P.: ¿Qué perspectivas tienen para la actividad en 2022?
G.I.: Estamos muy preocupados porque venimos de un 2021 muy bueno en valor y volumen, pero con muchos problemas internos y márgenes negativos. Parece contradictorio porque cargamos más mercadería y los precios internacionales fueron más altos, pero el problema que tuvimos fue la bajante del Paraná, que nos hizo perder mucho dinero en la logística exportadora. Además seguimos con una gran capacidad ociosa porque la producción de soja esta estancada desde hace 10 años y eso transforma una industria de fábricas en puertos que sólo exportan granos de maíz. Por eso necesitamos sumar más valor agregado. Este año llega con buena demanda, buenos precios, un conflicto bélico latente y una demanda post covid con países que reactivarán su consumo, pero al mismo tiempo el mal clima dañó la campaña de maíz y podría afectar la de soja, las dos principales fuentes de ingreso del país. Ya se estiman 10 millones de toneladas de perdida del cereal y la Bolsa de Comercio de Rosario calculó pérdidas de exportaciones por u$s4.500 millones. La bajante del Paraná se extenderá en el tiempo y por eso evaluamos generar un crecimiento en los puertos de Bahía Blanca y Quequén, pero tenemos que llevar a 700 km los productos que estaban en Rosario para evitar que salgan por los puertos brasileños.
P.: Sobre la bajante del Paraná, ¿cuáles son los próximos pasos?

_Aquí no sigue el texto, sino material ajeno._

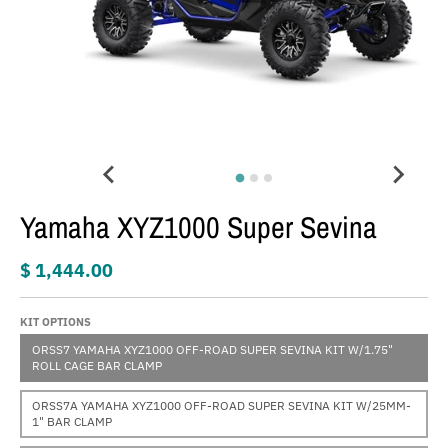
Yamaha XYZ1000 Super Sevina
$ 1,444.00
KIT OPTIONS
ORSS7 YAMAHA XYZ1000 OFF-ROAD SUPER SEVINA KIT W/1.75"
ROLL CAGE BAR CLAMP
ORSS7A YAMAHA XYZ1000 OFF-ROAD SUPER SEVINA KIT W/25MM-
1" BAR CLAMP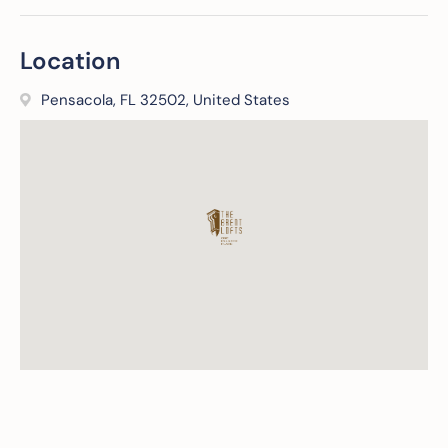
Location
Pensacola, FL 32502, United States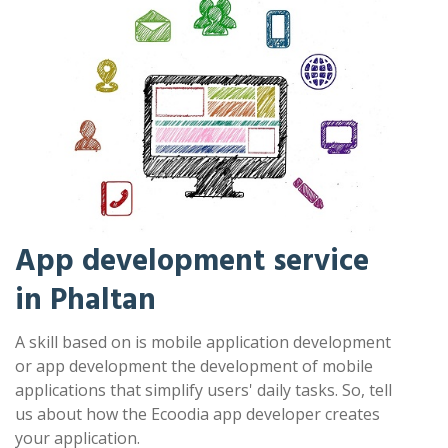
App development service
in Phaltan
A skill based on is mobile application development
or app development the development of mobile
applications that simplify users' daily tasks. So, tell
us about how the Ecoodia app developer creates
your application.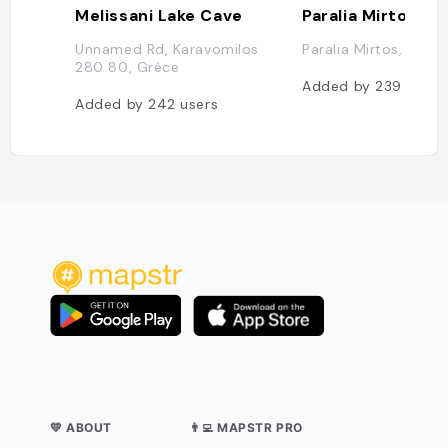
Melissani Lake Cave
Paralia Mirtos
Unnamed Rd, Karavomilos
Paralia Mirtos, Grèc
280 80, Grèce
Added by
239
users
Added by
242
users
💛 ABOUT
👨‍💻 MAPSTR PRO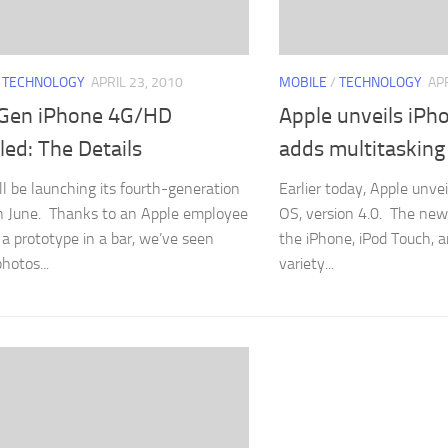
/
TECHNOLOGY
APRIL 23, 2010
MOBILE
/
TECHNOLOGY
APR
Gen iPhone 4G/HD
Apple unveils iPh
ed: The Details
adds multitasking
ll be launching its fourth-generation
Earlier today, Apple unve
n June. Thanks to an Apple employee
OS, version 4.0. The new
 a prototype in a bar, we’ve seen
the iPhone, iPod Touch, 
hotos...
variety...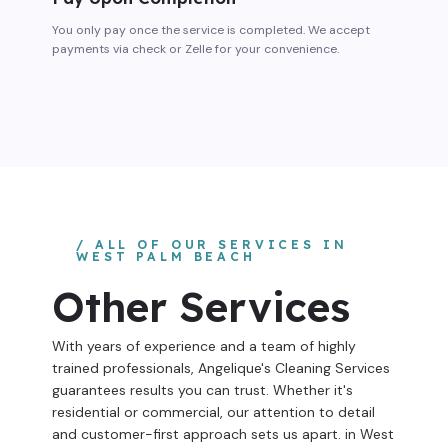
You only pay once the service is completed. We accept
payments via check or Zelle for your convenience.
/ ALL OF OUR SERVICES IN
WEST PALM BEACH
Other Services
With years of experience and a team of highly
trained professionals, Angelique's Cleaning Services
guarantees results you can trust. Whether it's
residential or commercial, our attention to detail
and customer-first approach sets us apart. in West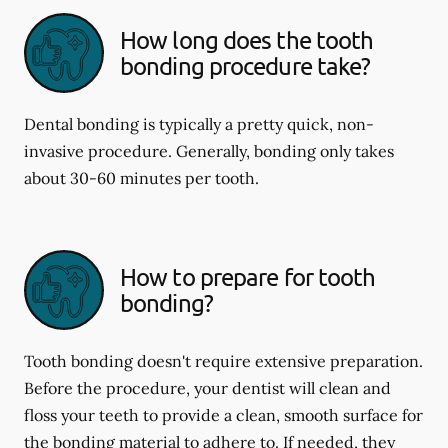
How long does the tooth
bonding procedure take?
Dental bonding is typically a pretty quick, non-
invasive procedure. Generally, bonding only takes
about 30-60 minutes per tooth.
How to prepare for tooth
bonding?
Tooth bonding doesn't require extensive preparation.
Before the procedure, your dentist will clean and
floss your teeth to provide a clean, smooth surface for
the bonding material to adhere to. If needed, they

G.I.: El Estado tomó el control de la hidrovía y avanzó con pequeños contratos para mantenimiento de dragado y balizamiento. Nosotros estamos planteando que hay otros canales que -sin afectar flora y fauna- podrían ser profundizados. En el caso del Paraná, podrían entrar barcos de mayor porte, que cargan más y reducen los costos logísticos por lo tanto podríamos lograr que los precios de la producción en Salta pasen a ser competitivos.